Game 6 - Mets
Mets 7, Nationals 1
Record: 5-1
It really is getting easier to get overexcited about these Mets after just five wins. Yesterday afternoon on a gorgeous afternoon at RFK Stadium, the Mets #5 starter, a rookie who even loyal Mets fans knew little to nothing of before this spring, shut down the Nationals. At the same time, the Met bats hammered away at a veteran starter, notching 12 hits and seven runs in the game. It’s just nice to coast to a win the day before Pedro Martinez pitches.
For some reason, this game felt like it was in the Mets’ pocket from the get-go. Perhaps it was the fact that although Ramon Ortiz cruised through the first few frames for the Nats, nearly every out was a bullet that was scooped or snared. The Mets came ready to hit. Or, perhaps it was Brian Bannister picking up where he left off last week, mixing fastballs and changes with the occasional knee-buckling curve to keep Washington off-balance all day. Or, perhaps it was the U.S. Vice President throwing out the first pitch, creating an atmosphere in which the wealthy teams thrive and less fortunate souls are required to pick themselves up by their bootstraps. Whatever it was, there was a noticeable tack of tension to this game from the vantage point in MetLand.
The Mets finally had their liners start falling in during the 4th inning. Carlos Beltran started the rally with a single, Carlos Delgado followed suit, and the white-hot David Wright pulled one down the left-field line for a double. After a sac fly from Cliff Floyd, it was 2-0. Hits by Jose Reyes and Paul LoDuca added two more in the 5th, and the Mets were on their way.
Bannister’s only mistake came in the 7th when Alfonso Soriano cranked a behemoth of a blast off the upper deck in left, quite a feat considering the stadium. Two pluses in that minus – Bannister came back and retired the final out right away, and in a show of “wise beyond his years,” possibly attributable to being the son of a former major leaguer, he cracked a wide smile in LoDuca’s direction after Soriano’s bomb. When I give up enormous dingers at the softball field, I do the same thing, but it’s a slightly different setting. Brian Bannister looks cool as a cuke, something you cannot put a price tag on in New York. It’s possible . . . and I hesitate to admit it . . . that the Mets knew what they were doing when they sent Aaron Heilman to the pen in favor of this kid.
Beltran later countered Soriano’s shot with one even more prodigious to right field in the 9th. His two hits marked his first two from the left side this season, and he seems to be getting more comfortable with every game.

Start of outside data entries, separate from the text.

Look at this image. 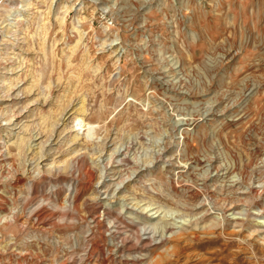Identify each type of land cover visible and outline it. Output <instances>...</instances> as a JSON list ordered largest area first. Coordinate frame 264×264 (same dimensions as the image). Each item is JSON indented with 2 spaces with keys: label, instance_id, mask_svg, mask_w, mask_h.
Masks as SVG:
<instances>
[{
  "label": "rangeland",
  "instance_id": "rangeland-1",
  "mask_svg": "<svg viewBox=\"0 0 264 264\" xmlns=\"http://www.w3.org/2000/svg\"><path fill=\"white\" fill-rule=\"evenodd\" d=\"M137 235L136 264H264V0H0V264Z\"/></svg>",
  "mask_w": 264,
  "mask_h": 264
},
{
  "label": "bare ground",
  "instance_id": "bare-ground-1",
  "mask_svg": "<svg viewBox=\"0 0 264 264\" xmlns=\"http://www.w3.org/2000/svg\"><path fill=\"white\" fill-rule=\"evenodd\" d=\"M90 132V130L88 131V133ZM110 162V161H109ZM80 164H82V163H80ZM89 165V164H88ZM87 166V165H86ZM75 167H76V170H77V172L80 174V173H82V174H84V176L83 177H85L86 176V180H85V182H84V186L85 187H87V185H89L91 182H94L93 180L95 179V176H94V173L92 172V170L89 168V167H84V168H82L81 167V165H79L78 163H76L75 162ZM244 176V175H243ZM252 176H253V173H251V175H250V177L248 178L249 179V182H248V185H247V189L245 188V190H247V192H248V194H250V193H253V194H255V193H257L258 192V187L256 188V186H254L253 185V183L254 182H252L251 181V179H252ZM80 177V176H79ZM248 177V176H247ZM206 178H207V176L205 175L204 177H203V186H205V184L207 183L206 182ZM243 179H244V177H243ZM84 180V179H83ZM245 180V179H244ZM178 182H180V181H178ZM192 182V181H191ZM195 182V181H194ZM231 182H232V184H238V181L237 180H231ZM243 182V180H241V183ZM175 183V182H174ZM178 184V183H177ZM190 184V183H189ZM194 184H196V183H194ZM234 184V185H235ZM193 185V184H192ZM233 185V186H234ZM177 186H179L180 187V189H182L183 191L184 190H187V185H185L184 183L183 184H180V185H176V187ZM191 188H192V186H190ZM189 187V188H190ZM198 187V186H197ZM208 187V186H207ZM206 187V188H207ZM232 187V186H231ZM89 188V187H88ZM194 188H195V186H194ZM199 188H200V186H199ZM198 188V189H199ZM202 189H203V187H202ZM205 189V188H204ZM182 190H181V192H182ZM176 191H177V189H176ZM190 191H191V189H190ZM195 191V190H194ZM197 191H199L200 192V190H197ZM180 192V191H179ZM186 192V191H185ZM210 192V191H209ZM184 193V192H183ZM194 193V192H193ZM198 192H196V194H197ZM188 196V195H187ZM214 196V195H213ZM219 199V198H218ZM240 199V198H239ZM221 201V200H220ZM224 202L226 201L225 199L223 200ZM222 202V201H221ZM229 202V201H228ZM229 203H227L226 202V205H228ZM232 204V203H231ZM234 204V203H233ZM225 205V204H224ZM225 205V206H226ZM76 206V205H75ZM73 207H74V205H73ZM228 207V206H227ZM76 208V207H75ZM68 209V208H67ZM80 209V208H79ZM73 210H74V208H73ZM70 211V210H69ZM259 211V210H258ZM108 214V216H111V214H110V212H108L107 213ZM151 214V213H150ZM63 216H65V215H63ZM94 216V215H93ZM107 216V217H108ZM67 219V218H66ZM111 219V218H110ZM93 221H94V223L96 224V227H97V225H99V220L97 219V217L95 218V217H93ZM120 220L119 219H114V221H113V224H112V227L111 228H113L114 229V231L113 232H111V234H114V233H118L119 231H118V229H120V228H124V229H126V230H129V231H133V229L134 230H136V233H139V229L138 228H136L135 227V224H130V223H124V222H122V220H121V222H119ZM93 223V222H92ZM102 223V222H101ZM123 223V226H121V225H119V224H122ZM102 228L104 227V226H101ZM237 227V226H236ZM110 228V229H111ZM101 230V229H100ZM106 230H109V229H106ZM145 230V229H144ZM147 230V229H146ZM238 230V229H237ZM110 231V230H109ZM112 231V230H111ZM123 231V230H122ZM94 233V232H93ZM102 233V232H101ZM105 233V232H104ZM131 233V232H130ZM180 233V232H179ZM185 233V232H184ZM95 234V233H94ZM126 234V233H125ZM251 234V233H250ZM258 234V233H257ZM90 235H92V233L90 234ZM174 235H176V233L174 234ZM181 235V234H180ZM183 235V234H182ZM253 235H254V233H253ZM94 236V235H93ZM103 236V235H102ZM113 236V235H112ZM119 236H121V235H119ZM258 236H259V234H258ZM257 236V237H258ZM96 237H97V235H96ZM100 237V239L102 238L101 236H99ZM171 238H165V239H172V237H174V236H170ZM182 237V236H181ZM184 237V236H183ZM256 237V236H255ZM107 238V237H106ZM178 238V237H177ZM130 239V238H129ZM165 239H162L161 240V242L163 241V240H165ZM254 239V238H253ZM256 239V238H255ZM254 239V240H255ZM258 239V238H257ZM260 239V238H259ZM94 240V239H93ZM97 240V239H96ZM132 240H135L134 242H131L130 240H128V238L126 237V236H123L122 238H120V240L114 245V247L116 248V251L117 252H121V253H123V252H125L126 254H128V255H130L128 258H125L124 259V261L127 263V264H136L137 262H141L140 260V258L139 257H137V256H135V255H132L133 253H135L136 251V248H138V246H139V250H146V249H144V248H149L148 246H150V242L152 241L151 240V237L150 236H146V237H142L141 235L139 236V235H137V236H134L133 237V239ZM168 240V241H169ZM181 240H182V238H181ZM188 240V239H187ZM101 241H102V239H101ZM116 241V240H115ZM176 241H178V240H176ZM263 244H264V238H261V240H260ZM104 242V241H103ZM105 242H106V240H105ZM166 242V241H165ZM173 242V241H172ZM184 242V241H183ZM186 242V241H185ZM187 242H189V241H187ZM94 243V242H93ZM97 243V242H96ZM170 243H171V240H170ZM174 243H176V242H174ZM179 243H180V240H179ZM103 246H105L103 243H101ZM100 244V245H101ZM172 244V243H171ZM177 244V243H176ZM184 244V243H183ZM97 245V244H96ZM99 245V244H98ZM180 245V244H179ZM172 246V245H171ZM171 246H169V247H171ZM165 247V246H164ZM174 247V246H173ZM173 247H171V249H173ZM92 248L93 247H89L88 248V250H87V254H88V256L91 258V257H94L93 256V252H92ZM96 248H97V246H96ZM101 248V247H100ZM112 248V247H111ZM176 249H177V246L175 247ZM150 249V248H149ZM178 249H179V247H178ZM94 250H96L95 248H94ZM101 250V249H100ZM170 251L171 250H169V253H170ZM97 252V251H96ZM165 252V251H164ZM163 252V253H164ZM103 253V252H102ZM178 254V251L177 252H175L174 254ZM168 254V253H167ZM176 254V255H177ZM97 256H99V254L97 253L96 254ZM179 255V254H178ZM181 255V254H180ZM179 255V256H180ZM102 256V255H101ZM169 256V255H168ZM108 257V256H107ZM163 257V256H162ZM87 258V257H86ZM89 258V259H90ZM98 258V257H97ZM96 258V259H97ZM164 258V257H163ZM163 258H161V259H163ZM179 258V257H178ZM98 261L100 260L99 258L97 259ZM103 260V259H102ZM106 260V259H105ZM110 260V259H109ZM121 260V259H120ZM158 260V259H157ZM85 261V260H84ZM89 261V260H88ZM91 261V260H90ZM97 261V262H98ZM156 261V259L153 261V262H155ZM87 262V261H86ZM85 262V263H86ZM93 262H94V260H93ZM96 262V261H95ZM96 262V263H97ZM105 262V261H104ZM102 263V262H101ZM149 264H150V262H148ZM95 264V263H94ZM99 264V263H98ZM125 264V263H124ZM154 264H157V263H154Z\"/></svg>",
  "mask_w": 264,
  "mask_h": 264
}]
</instances>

Everyone’s hitting pretty well right now, except maybe Anderson Hernandez, who appeared marginally less prepared at the plate than Bannister (who went 2-for-4 with a double). Of note is Jose Reyes, who’s looking significantly improved at the plate thus far. It’s true, the pitching he’s faced isn’t the league’s finest, so the enthusiasm we’re feeling for what he – as well as the rest of the club – has done so far must fall short of “unbridled.” Still, there’s a discernable ease in his at-bats that wasn’t there before. Last year he seemed to struggle with his patience at the plate; whether he was swinging aggressively, or forcing himself to take pitches, it usually seemed the wrong choice at the wrong time. Again, staff aces may once again make him look the fool up there, but right now, things are clicking with Jose.
Reyes’s case mirrors that of the whole club right now. We all recognize that the Mets should win these games, and so we can’t tell too much about the season so far. Still, the favorable schedule has set the table for the Mets to come out strong, gain some confidence, stave off the scrutiny, and settle into this season nicely. And that’s just what they’ve done so far.